4338.0: Tuesday, October 23, 2001 - 9:06 PM

Abstract #26752

Studying data quality in Bolivia: implications for health program management

Jamie Browder, MA, RN1, Mario Lagrava, MD, MPH2, and Shelley Nicholson, MPH2. (1) Management Sciences for Health/Bolivia, Casilla 10235, La Paz, Bolivia, 591-2-770807, development@msh.org, (2) Bolivia, Management Sciences for Health, 165 Allandale Rd, Boston, MA 02130

Quality data is essential for effective information-based decision making and planning. From 1998-2000 a baseline assessment to verify data quality was conducted at 81 Bolivian Ministry of Health (MOH) service delivery sites, predominantly in rural areas. After evaluating more than 40,000 client service contacts, results illustrated the need to improve data quality and helped guide a redesign of the management information system.

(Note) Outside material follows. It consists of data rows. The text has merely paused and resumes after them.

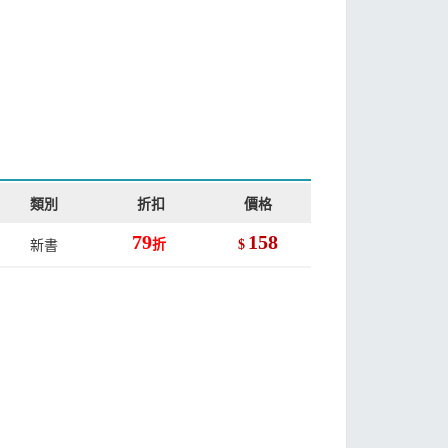
類別
折扣
價格
79
158
新書
折
$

From local to national levels, data quality was poor for all variables, with 46% overall error, mostly over-reporting. The most significant problems were at the service delivery level, where errors in data recording, poorly designed information systems, and duplicative clinic records were contributing to the poor quality data reported to the MOH. Most importantly, these problems were resulting in poor planning and inadequate resource allocations at national and local levels.

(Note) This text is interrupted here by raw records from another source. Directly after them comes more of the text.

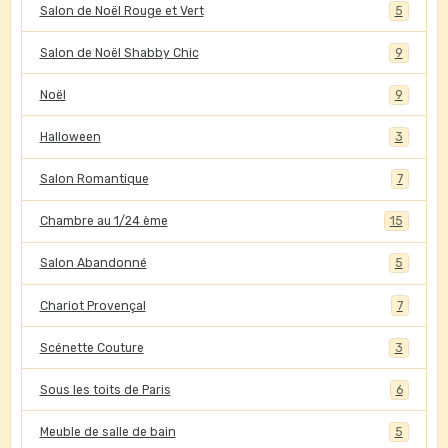
Salon de Noël Rouge et Vert
5
Salon de Noël Shabby Chic
9
Noël
9
Halloween
3
Salon Romantique
7
Chambre au 1/24 ème
15
Salon Abandonné
5
Chariot Provençal
7
Scénette Couture
3
Sous les toits de Paris
6
Meuble de salle de bain
5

Analyzing results by type of variable, type of health institution, and geographical area allowed teams to demonstrate the need to adjust register designs and tighten indicator definitions. Health posts, staffed by auxiliary nurses, produced the best quality information. Health centers and basic hospitals, staffed by inexperienced social service physicians and nurses, had more problems.

Study teams used results to tailor individualized, on-the-job training to meet the needs of institutions, as well as to create continuing education modules, currently being piloted. Through these improvements, clinic and MOH staff will have the opportunity to use better quality data to make informed decisions and plan resources appropriately. The quantitative methodology allows improvements to be tracked over time, greatly improving supervision techniques.

Learning Objectives: At the conclusion of the session, the participant (learner) in this session will be able to: a) Understand the importance of using quality data to solve problems and impact health programs in Bolivia. b) Learn advantages of using control techniques and applications to measure and verify data. c) Understand lessons learned from the Bolivian experience and make suggestions for replication in other settings.

Keywords: Information Systems, Data Collection

Presenting author's disclosure statement:
Organization/institution whose products or services will be discussed: Management Sciences for Health
I have a significant financial interest/arrangement or affiliation with any organization/institution whose products or services are being discussed in this session.